A permit requirement may be warranted for large groups due to potential strain on park facilities and interference with other users. However, the court rejected the notion that a small group of six to eight individuals carrying signs poses a significant enough threat to justify restrictions on their speech. In a related case, the court invalidated a twenty-day notice requirement, determining it was not the least restrictive means to protect the City’s interest in traffic regulation. Although the district court upheld a five-day notice requirement based on the City’s limited resources, this requirement was found not to be narrowly tailored, as it unnecessarily restricts speech and does not adequately align with the City’s aims of public convenience. Comparisons with other cities indicated that shorter notice periods are common, and the five-day requirement was deemed excessively burdensome. Concerns were also raised regarding the application of permit requirements to groups of ten or more, questioning its relevance to public safety and convenience. The court ultimately concluded that the parade ordinance was unconstitutional and reversed the district court's ruling. Additionally, the protesters challenged the ordinance as applied, specifically citing the City’s denial of a permit application for an event that did not involve picketing.

The Chief of Police denied a parade permit, citing a violation of the residential picketing ordinance. Protesters contend that the application, when evaluated, warranted permit approval since any potential violation was speculative. They also argue that the ordinance is unconstitutional due to unequal enforcement, highlighting a city-sponsored running race that did not require a parade permit. The court has determined the parade ordinance unconstitutional on its face, thus negating the need to address these claims. The district court's ruling declaring the case moot is reversed, and the constitutionality of Clive's picketing ordinance is upheld. The intent of the picketing ordinance is to safeguard residents' privacy and well-being by prohibiting picketing near residences, which is seen as a source of emotional distress. The ordinance defines prohibited picketing as occurring within one house on either side of a residence. The court also ruled that the district court acted within its discretion by accepting a supplemental affidavit regarding jurisdiction. The case is not moot; therefore, the argument about it being capable of repetition yet evading review is unnecessary. Clarification on the injunction referenced is noted, as its specifics are ambiguous. Additionally, the Supreme Court has granted certiorari on a related decision from the Second Circuit regarding picketing cases.
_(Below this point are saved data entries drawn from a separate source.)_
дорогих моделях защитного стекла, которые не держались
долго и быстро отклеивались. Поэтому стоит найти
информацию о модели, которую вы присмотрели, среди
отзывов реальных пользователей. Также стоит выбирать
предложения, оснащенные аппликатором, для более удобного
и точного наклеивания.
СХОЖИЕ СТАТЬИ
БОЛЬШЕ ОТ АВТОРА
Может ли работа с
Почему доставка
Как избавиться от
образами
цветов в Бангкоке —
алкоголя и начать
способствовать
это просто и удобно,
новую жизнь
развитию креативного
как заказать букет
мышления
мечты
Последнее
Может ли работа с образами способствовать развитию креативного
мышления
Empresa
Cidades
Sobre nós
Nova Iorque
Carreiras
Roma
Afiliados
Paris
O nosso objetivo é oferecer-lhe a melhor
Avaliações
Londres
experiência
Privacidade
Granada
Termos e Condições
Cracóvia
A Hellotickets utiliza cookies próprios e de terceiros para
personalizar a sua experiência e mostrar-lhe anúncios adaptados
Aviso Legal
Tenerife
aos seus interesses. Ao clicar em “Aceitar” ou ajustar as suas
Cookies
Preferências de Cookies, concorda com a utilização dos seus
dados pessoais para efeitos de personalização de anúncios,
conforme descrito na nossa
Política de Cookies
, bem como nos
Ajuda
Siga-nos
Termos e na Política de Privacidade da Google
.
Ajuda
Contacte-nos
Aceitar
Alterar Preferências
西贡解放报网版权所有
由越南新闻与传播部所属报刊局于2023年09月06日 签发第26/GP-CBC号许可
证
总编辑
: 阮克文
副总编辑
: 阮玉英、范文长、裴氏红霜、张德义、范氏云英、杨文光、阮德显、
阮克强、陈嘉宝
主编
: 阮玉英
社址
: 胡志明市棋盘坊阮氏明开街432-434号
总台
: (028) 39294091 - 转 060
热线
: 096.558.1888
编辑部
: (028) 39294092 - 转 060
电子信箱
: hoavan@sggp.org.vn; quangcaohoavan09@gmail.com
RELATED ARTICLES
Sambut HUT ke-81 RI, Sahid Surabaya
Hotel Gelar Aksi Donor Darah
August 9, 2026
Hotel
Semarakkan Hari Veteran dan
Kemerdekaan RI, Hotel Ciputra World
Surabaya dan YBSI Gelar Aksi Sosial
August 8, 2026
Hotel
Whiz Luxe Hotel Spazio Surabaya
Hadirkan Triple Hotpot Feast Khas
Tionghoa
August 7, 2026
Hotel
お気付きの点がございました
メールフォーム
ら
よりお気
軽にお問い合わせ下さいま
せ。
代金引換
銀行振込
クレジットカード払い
In U.S. 116 S.Ct. 1260, 134 L.Ed.2d 209 (1996), the Second Circuit evaluated the constitutionality of an injunction aimed at abortion clinic protesters. The court upheld a provision establishing a fifteen-foot buffer zone around clinic entrances, requiring protesters to maintain this distance from women and staff accessing the clinic, while allowing two designated "counselors" to enter the zone for non-threatening conversations. The court determined that the buffer zone was not excessively burdensome and aligned with precedents set in Madsen. Additionally, the "cease and desist" provision prohibiting counseling patients who wish to be left alone was also upheld; the court found it essential for protecting access to abortion services and the well-being of women seeking these services. The Supreme Court's upcoming decision in Pro-Choice Network is expected to be only instructive due to its focus on an injunction rather than an ordinance, and the context of a clinic buffer zone compared to a residential area. The protesters argued that the city ordinance lacked narrow tailoring due to insufficient procedural safeguards if a permit is denied. The city's response highlighted a two-day decision window for permit applications, followed by a three-day period for judicial intervention, but this argument was dismissed as unresponsive since a total delay of five days was deemed unconstitutional. The court referenced that a reasonable period for permit decisions is typically permitted.